Задание 1:
Определите по тексту ниже о спектакле «Иранская конференция», верны ли утверждения (a), (b) и (c). К каждому ответу «да» или «нет» приведите точную цитату из текста, на которой он основан.
(a) Спектакль поставил Виктор Рыжаков.
(b) По сюжету пьесы симпозиум открывается в Стокгольме.
(c) Евгений Миронов дал интервью корреспонденту «Интерфакса».

Исходный текст:
-------------------------

Худрук "Театра Наций" рассказал о проблемах современного мира, формировании репертуара в театре и важности закона "О культуре"
В "Театре Наций" к премьере готовится новый спектакль, "Иранская конференция" по пьесе Ивана Вырыпаева в постановке Виктора Рыжакова. Создателям удалось пригласить в проект звёздный состав - худрука театра Евгения Миронова, а также Игоря Верника, Чулпан Хаматову, Авангарда Леонтьева, Ингеборгу Дапкунайте, Вениамина Смехова и других артистов.
По сюжету пьесы в Копенгагене открывается симпозиум по вопросам Ближнего Востока, но в итоге научная дискуссия переходит в рассуждение на темы смысла жизни, Бога, свободы, гуманизма и любви.
Накануне премьерного блока спектаклей (9-12 апреля) Евгений Миронов дал интервью корреспонденту "Интерфакса" Анне Нехаевой и рассказал о проблемах современного мира, формировании репертуара в театре и важности закона "О культуре".
- Расскажите, пожалуйста, про спектакль "Иранская конференция", который будет представлен в "Театре Наций".

-------------------------

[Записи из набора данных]
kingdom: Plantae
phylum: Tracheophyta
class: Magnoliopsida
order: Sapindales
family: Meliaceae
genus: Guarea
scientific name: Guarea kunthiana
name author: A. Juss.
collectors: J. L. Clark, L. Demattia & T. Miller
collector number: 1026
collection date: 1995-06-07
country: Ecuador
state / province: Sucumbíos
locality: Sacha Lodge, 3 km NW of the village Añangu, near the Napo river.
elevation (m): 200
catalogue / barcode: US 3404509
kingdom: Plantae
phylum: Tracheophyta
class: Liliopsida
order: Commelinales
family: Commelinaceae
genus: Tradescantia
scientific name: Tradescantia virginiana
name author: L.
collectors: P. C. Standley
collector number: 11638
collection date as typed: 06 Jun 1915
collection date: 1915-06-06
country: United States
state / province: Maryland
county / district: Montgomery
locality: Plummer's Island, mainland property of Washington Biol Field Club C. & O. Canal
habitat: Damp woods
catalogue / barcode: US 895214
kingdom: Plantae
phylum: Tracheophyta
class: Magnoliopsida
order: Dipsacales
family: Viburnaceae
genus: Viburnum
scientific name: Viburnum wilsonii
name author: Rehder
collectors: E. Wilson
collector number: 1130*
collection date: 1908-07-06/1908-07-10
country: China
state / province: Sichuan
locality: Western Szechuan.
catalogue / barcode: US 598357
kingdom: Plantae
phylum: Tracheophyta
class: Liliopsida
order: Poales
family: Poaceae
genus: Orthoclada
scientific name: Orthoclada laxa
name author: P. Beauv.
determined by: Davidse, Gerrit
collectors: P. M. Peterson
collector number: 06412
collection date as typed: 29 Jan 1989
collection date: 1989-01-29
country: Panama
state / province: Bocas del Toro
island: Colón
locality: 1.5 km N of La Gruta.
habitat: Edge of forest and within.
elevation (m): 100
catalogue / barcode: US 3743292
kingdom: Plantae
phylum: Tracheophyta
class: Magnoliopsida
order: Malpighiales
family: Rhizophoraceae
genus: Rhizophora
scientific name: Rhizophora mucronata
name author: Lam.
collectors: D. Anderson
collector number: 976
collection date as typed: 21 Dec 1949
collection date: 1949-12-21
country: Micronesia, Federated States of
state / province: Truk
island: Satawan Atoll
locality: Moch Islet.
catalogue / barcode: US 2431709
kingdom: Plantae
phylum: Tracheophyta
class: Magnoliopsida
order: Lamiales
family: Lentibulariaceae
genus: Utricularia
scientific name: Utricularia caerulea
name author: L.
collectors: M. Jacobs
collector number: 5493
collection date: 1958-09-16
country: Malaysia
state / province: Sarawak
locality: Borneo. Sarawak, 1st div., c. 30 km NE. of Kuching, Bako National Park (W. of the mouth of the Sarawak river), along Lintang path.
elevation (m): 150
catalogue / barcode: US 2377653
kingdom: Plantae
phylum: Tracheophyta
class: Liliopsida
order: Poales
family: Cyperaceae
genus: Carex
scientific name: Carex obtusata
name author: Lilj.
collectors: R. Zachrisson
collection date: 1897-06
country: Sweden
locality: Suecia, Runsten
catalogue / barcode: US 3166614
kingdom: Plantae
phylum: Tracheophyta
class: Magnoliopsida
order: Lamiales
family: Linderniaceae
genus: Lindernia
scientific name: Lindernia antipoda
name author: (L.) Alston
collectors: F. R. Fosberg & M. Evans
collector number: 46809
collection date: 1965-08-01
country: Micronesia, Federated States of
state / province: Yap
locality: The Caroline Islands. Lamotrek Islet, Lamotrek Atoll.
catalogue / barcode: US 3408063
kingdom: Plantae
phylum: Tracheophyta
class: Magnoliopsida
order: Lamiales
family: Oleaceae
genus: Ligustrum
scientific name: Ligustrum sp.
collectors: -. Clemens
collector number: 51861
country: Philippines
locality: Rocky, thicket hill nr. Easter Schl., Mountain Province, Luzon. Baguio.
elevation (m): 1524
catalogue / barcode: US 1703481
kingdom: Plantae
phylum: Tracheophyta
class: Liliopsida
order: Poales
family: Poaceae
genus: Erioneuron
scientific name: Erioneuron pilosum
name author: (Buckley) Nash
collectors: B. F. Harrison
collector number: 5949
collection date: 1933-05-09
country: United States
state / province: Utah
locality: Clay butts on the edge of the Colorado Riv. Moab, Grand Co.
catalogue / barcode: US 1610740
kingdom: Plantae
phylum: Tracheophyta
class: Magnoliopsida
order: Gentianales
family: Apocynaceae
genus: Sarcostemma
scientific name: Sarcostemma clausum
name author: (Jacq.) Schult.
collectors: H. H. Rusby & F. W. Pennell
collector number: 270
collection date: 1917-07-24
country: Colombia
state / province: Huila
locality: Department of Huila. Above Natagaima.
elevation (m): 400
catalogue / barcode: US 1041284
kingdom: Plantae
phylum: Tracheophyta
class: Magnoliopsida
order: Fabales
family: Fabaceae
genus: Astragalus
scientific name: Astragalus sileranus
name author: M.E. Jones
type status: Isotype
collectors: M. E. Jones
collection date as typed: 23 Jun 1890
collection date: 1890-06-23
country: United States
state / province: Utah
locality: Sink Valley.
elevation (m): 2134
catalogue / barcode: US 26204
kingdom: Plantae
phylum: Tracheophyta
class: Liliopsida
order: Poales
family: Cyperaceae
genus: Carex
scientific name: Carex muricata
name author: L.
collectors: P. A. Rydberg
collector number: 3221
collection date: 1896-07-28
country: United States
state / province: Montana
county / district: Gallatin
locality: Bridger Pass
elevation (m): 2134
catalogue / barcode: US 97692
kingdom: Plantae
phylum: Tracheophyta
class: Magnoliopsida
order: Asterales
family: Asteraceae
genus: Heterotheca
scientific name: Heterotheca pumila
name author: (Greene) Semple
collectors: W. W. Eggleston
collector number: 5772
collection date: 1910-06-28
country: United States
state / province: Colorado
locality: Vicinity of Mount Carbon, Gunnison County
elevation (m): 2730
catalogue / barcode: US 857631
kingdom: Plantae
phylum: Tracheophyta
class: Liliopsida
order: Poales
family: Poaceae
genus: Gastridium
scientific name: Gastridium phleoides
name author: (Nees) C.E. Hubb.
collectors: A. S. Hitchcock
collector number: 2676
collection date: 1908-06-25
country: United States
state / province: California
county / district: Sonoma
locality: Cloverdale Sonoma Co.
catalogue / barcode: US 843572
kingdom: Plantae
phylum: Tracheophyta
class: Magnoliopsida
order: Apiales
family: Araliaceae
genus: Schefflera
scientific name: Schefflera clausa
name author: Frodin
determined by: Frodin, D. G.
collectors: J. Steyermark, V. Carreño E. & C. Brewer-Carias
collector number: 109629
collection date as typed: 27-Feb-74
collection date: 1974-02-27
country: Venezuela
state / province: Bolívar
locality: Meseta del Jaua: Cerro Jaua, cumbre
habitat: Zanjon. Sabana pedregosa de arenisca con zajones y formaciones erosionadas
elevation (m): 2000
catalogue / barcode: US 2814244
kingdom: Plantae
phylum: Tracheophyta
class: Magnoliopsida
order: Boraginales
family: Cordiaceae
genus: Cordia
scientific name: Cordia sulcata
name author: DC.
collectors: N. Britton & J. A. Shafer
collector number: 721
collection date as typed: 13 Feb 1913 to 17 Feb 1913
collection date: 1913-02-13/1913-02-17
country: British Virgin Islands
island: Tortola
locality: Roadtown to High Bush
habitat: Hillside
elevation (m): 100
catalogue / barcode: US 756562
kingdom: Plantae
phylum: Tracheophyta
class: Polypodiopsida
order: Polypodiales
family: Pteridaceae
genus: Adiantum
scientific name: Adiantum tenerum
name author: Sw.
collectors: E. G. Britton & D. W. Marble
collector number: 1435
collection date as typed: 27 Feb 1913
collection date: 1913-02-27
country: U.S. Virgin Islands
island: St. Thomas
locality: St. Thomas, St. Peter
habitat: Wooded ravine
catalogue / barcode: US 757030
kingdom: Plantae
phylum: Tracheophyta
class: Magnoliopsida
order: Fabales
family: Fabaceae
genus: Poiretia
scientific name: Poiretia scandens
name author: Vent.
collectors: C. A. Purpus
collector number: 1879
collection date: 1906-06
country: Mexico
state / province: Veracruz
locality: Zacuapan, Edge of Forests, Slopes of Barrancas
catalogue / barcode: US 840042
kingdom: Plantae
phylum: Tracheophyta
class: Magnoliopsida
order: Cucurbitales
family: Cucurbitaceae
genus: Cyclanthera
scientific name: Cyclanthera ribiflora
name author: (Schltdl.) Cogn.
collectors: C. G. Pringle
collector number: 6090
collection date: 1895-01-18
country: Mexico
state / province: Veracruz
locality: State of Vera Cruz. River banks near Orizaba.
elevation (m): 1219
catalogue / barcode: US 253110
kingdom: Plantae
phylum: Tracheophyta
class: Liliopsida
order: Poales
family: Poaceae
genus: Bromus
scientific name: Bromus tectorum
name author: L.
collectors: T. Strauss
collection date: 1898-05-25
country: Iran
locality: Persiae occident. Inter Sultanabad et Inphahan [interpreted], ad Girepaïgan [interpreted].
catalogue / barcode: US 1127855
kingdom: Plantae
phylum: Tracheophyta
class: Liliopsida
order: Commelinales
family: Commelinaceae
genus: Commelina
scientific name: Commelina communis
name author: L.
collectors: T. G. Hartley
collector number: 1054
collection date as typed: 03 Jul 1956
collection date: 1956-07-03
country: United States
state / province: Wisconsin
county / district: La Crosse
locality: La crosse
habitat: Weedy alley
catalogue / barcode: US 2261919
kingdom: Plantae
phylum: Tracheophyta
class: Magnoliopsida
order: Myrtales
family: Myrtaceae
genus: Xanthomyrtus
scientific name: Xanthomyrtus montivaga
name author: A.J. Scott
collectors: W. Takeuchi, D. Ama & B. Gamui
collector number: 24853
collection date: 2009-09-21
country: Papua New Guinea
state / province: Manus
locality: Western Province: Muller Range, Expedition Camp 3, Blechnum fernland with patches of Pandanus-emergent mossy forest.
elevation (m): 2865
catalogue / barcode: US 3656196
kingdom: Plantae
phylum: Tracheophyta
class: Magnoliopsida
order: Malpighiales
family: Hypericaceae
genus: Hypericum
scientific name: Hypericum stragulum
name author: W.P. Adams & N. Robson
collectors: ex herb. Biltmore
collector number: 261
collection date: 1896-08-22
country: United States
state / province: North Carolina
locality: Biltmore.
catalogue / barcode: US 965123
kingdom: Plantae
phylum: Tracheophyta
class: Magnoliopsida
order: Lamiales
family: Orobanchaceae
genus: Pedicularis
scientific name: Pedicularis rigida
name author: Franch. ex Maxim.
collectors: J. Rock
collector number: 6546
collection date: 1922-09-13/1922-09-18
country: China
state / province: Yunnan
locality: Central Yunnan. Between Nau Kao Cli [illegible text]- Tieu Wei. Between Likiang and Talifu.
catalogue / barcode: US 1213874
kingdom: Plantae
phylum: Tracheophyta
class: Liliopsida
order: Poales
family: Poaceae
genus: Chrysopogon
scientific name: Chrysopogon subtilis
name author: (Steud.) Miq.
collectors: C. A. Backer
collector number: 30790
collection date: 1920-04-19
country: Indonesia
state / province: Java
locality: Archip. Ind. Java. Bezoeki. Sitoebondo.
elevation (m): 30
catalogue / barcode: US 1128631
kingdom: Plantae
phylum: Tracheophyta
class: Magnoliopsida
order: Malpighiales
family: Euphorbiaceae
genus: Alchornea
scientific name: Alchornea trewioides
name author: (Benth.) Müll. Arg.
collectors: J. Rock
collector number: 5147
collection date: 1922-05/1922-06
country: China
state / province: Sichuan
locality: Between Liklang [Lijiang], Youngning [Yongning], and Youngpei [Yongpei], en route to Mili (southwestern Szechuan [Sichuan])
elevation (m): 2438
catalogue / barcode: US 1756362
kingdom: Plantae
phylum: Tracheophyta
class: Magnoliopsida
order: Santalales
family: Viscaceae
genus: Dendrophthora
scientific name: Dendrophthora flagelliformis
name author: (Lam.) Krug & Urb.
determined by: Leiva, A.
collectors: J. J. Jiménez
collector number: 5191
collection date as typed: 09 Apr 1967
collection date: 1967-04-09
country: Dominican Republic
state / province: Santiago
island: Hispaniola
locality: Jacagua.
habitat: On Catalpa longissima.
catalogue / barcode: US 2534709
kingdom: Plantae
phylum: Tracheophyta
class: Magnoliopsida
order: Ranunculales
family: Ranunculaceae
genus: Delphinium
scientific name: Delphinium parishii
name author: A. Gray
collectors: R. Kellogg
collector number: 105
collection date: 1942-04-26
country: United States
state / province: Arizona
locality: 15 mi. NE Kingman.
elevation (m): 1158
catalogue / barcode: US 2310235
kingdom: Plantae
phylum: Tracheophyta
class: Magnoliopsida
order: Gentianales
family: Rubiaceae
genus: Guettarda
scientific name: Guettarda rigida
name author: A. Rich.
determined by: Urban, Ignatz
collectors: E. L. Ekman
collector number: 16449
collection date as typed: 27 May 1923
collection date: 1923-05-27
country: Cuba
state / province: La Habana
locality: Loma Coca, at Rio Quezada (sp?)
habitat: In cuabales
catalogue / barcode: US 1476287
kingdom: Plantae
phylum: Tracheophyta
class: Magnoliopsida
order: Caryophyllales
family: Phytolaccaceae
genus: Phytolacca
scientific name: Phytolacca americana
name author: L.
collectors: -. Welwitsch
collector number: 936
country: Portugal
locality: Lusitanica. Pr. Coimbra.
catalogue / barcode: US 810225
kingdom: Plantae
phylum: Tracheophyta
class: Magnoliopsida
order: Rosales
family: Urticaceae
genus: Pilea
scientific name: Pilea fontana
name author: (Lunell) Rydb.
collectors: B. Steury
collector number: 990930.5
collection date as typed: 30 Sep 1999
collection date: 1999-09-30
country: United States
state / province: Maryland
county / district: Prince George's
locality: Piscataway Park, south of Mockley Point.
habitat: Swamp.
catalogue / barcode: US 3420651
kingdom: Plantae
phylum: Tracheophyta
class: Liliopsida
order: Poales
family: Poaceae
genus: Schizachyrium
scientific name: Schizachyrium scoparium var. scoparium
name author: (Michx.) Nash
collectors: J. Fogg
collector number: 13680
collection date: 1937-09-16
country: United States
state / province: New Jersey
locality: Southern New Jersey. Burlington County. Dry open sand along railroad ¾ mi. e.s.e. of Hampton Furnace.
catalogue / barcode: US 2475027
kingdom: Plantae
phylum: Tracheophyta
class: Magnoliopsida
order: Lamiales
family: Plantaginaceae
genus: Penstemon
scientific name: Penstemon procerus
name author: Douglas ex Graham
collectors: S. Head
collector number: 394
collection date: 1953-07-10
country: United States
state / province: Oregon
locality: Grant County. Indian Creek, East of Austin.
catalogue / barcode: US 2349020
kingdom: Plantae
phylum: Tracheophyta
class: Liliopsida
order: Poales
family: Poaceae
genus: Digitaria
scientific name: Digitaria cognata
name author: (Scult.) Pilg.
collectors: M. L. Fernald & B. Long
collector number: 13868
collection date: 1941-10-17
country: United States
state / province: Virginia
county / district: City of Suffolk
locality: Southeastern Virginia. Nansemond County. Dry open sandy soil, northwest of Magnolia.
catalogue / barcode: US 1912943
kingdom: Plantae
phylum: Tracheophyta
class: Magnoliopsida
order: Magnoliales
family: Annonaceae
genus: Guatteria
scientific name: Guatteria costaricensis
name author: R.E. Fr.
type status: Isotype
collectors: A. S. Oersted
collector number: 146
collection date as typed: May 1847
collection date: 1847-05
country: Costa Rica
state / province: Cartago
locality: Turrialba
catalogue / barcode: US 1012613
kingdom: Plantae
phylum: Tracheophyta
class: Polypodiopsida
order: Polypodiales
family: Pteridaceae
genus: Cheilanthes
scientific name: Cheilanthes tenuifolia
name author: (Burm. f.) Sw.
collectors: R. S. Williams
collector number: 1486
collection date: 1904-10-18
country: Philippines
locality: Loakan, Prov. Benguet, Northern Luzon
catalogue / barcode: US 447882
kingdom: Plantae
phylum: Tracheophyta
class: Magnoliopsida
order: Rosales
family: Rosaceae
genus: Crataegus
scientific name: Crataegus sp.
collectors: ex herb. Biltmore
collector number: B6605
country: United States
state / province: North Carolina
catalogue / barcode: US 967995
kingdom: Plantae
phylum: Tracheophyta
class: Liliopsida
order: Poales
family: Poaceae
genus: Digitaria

-------------------------

Задание 2: Переименуйте «locality» в «site» в строках записей, начиная со строки с «scientific name: Cordia sulcata» и заканчивая строкой с «genus: Adiantum» включительно. Выведите только эти строки, больше ничего в них не меняя.

Правильный ответ 1:
(a) Да: «в постановке Виктора Рыжакова».
(b) Нет: «в Копенгагене открывается симпозиум».
(c) Да: «дал интервью корреспонденту "Интерфакса" Анне Нехаевой».

Правильный ответ 2:
scientific name: Cordia sulcata
name author: DC.
collectors: N. Britton & J. A. Shafer
collector number: 721
collection date as typed: 13 Feb 1913 to 17 Feb 1913
collection date: 1913-02-13/1913-02-17
country: British Virgin Islands
island: Tortola
site: Roadtown to High Bush
habitat: Hillside
elevation (m): 100
catalogue / barcode: US 756562
kingdom: Plantae
phylum: Tracheophyta
class: Polypodiopsida
order: Polypodiales
family: Pteridaceae
genus: Adiantum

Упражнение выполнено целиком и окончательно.